Update suns java manualy
Sun Java V1.5.0_06 is Available: http://java.com/en/index.jsp
Afterwards Turn off it's auto-updater,(Its buggy) , in control panel java >
update tab uncheck its option to update automatically.
After you install the newer version its important to uninstall the old versions, via addremove programs.

Chipper

2006-01-23, 23:11

I did as you instructed and everything seems to be fine. After uninstalling and reinstalling Spybot-S&D and running it once again no problems were found. I also took care of the Java update as well. I did notice however that there is an entry in the MS system configuration utility on the start up tab for "SpywareStrike" it is not checked but could this become a problem?

LonnyRJones

2006-01-24, 05:04

Hi

No not a problem but you could re-check it, exit msconfig without restarting the pc run hijackthis and fix the item, or if you like save a log and post it.

Chipper

2006-01-24, 17:52

I did as you suggested and all remnates of "SpywareStrike" have been eradicated.

Thank You Very Much
Chipper

Anyone I know having computer problems I direct here.
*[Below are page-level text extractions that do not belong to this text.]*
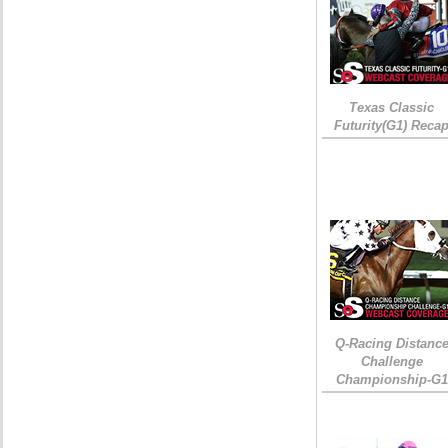
Texas Classic
Futurity(G1) Reca
Q-Racing Distanc
Challenge
Championship-G1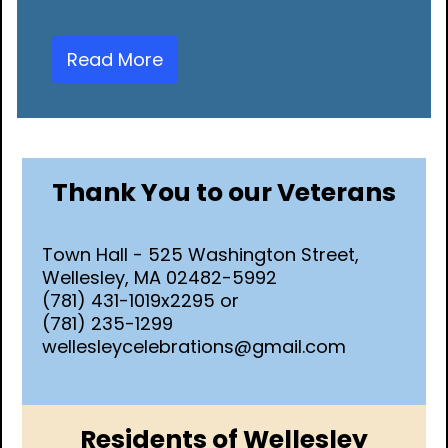
Read More
Thank You to our Veterans
Town Hall - 525 Washington Street,
Wellesley, MA 02482-5992
(781) 431-1019x2295 or
(781) 235-1299
wellesleycelebrations@gmail.com
Residents of Wellesley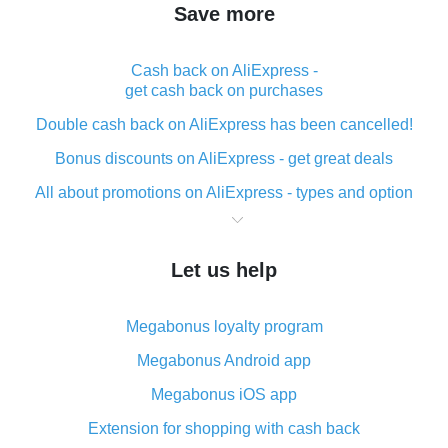
Save more
Cash back on AliExpress -
get cash back on purchases
Double cash back on AliExpress has been cancelled!
Bonus discounts on AliExpress - get great deals
All about promotions on AliExpress - types and option
What is cash back when making purchases on
AliExpress - short and sweet
Let us help
The best place to download cash back for AliExpress
and how to install it
Megabonus loyalty program
What is the AliExpress cash back plugin and what are
its advantages
Megabonus Android app
Cash back from the AliExpress mobile app -
Megabonus iOS app
advantages of the plugin
Extension for shopping with cash back
Double cash back on AliExpress has been cancelled!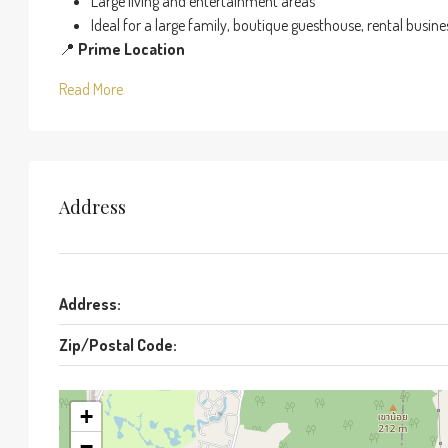
Large living and entertainment areas
Ideal for a large family, boutique guesthouse, rental busin
📍
Prime Location
Read More
Address
Address:
Zip/Postal Code:
+
−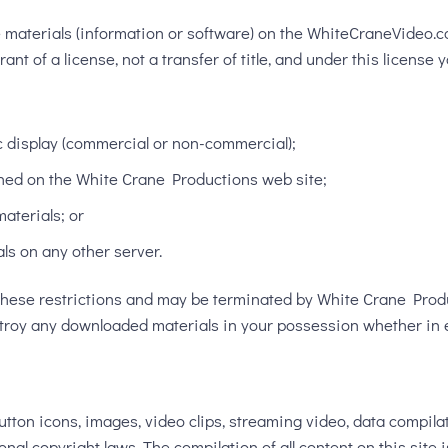
e materials (information or software) on the WhiteCraneVideo.
nt of a license, not a transfer of title, and under this license 
c display (commercial or non-commercial);
ned on the White Crane Productions web site;
aterials; or
als on any other server.
of these restrictions and may be terminated by White Crane Pro
stroy any downloaded materials in your possession whether in e
, button icons, images, video clips, streaming video, data compil
onal copyright laws. The compilation of all content on this site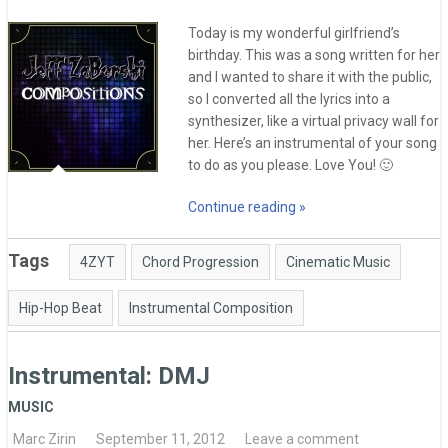
Today is my wonderful girlfriend’s
birthday. This was a song written for her
and I wanted to share it with the public,
so I converted all the lyrics into a
synthesizer, like a virtual privacy wall for
her. Here’s an instrumental of your song
to do as you please. Love You! 🙂
Continue reading »
Tags
4ZYT
Chord Progression
Cinematic Music
Hip-Hop Beat
Instrumental Composition
Instrumental: DMJ
MUSIC
Marc Zirin
September 11, 2012
Leave a comment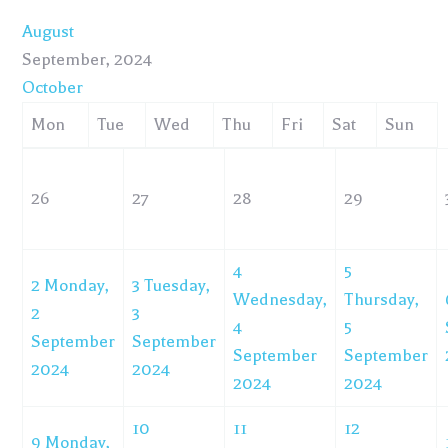
August
September, 2024
October
Mon
Tue
Wed
Thu
Fri
Sat
Sun
26
27
28
29
4
5
2
Monday,
3
Tuesday,
Wednesday,
Thursday,
2
3
4
5
September
September
September
September
2024
2024
2024
2024
10
11
12
9
Monday,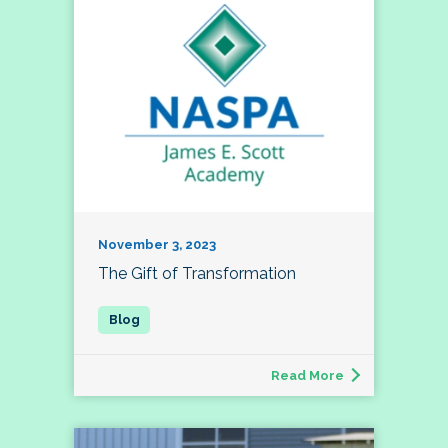
November 3, 2023
The Gift of Transformation
Read More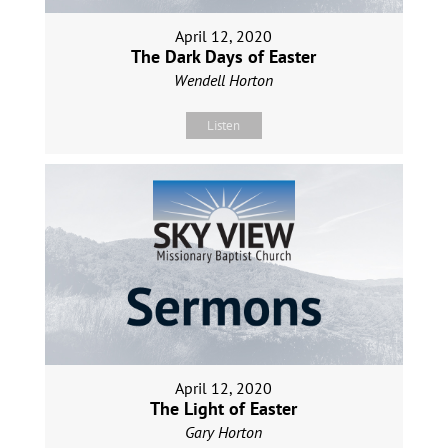
April 12, 2020
The Dark Days of Easter
Wendell Horton
Listen
April 12, 2020
The Light of Easter
Gary Horton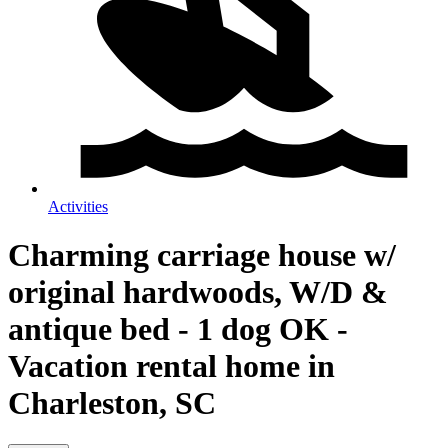
Activities
Charming carriage house w/
original hardwoods, W/D &
antique bed - 1 dog OK -
Vacation rental home in
Charleston, SC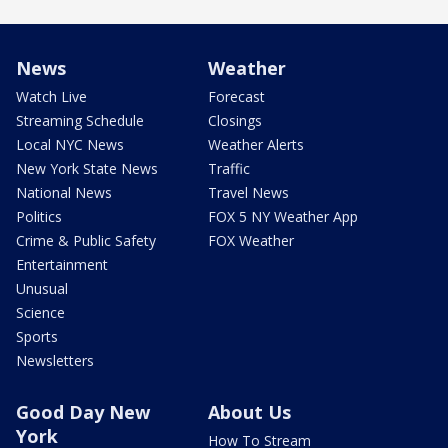
News
Weather
Watch Live
Forecast
Streaming Schedule
Closings
Local NYC News
Weather Alerts
New York State News
Traffic
National News
Travel News
Politics
FOX 5 NY Weather App
Crime & Public Safety
FOX Weather
Entertainment
Unusual
Science
Sports
Newsletters
Good Day New
About Us
York
How To Stream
If you guys can't figure it out it can't be done!

LonnyRJones

2006-01-24, 21:11

Some Prevention advice :
Put in place a good hosts file
http://www.mvps.org/winhelp2002/hosts.htm
How To Download and Extract the HOSTS file:
http://www.mvps.org/winhelp2002/hosts2.htm
Replace it about once monthly
How did that go ?
To help avoid reinfection see "So how did I get infected in the first place?"
http://forums.spybot.info/showthread.php?t=279

Regards
Lonny

LonnyRJones

2006-01-28, 13:33

Im Glad we could help
Since the problems are solved Im going to close the topic now, this keeps others with similar problems from posting there logs/question here, they should start a new topic.
If you should need to post another log for the same PC let Me or Tashi know.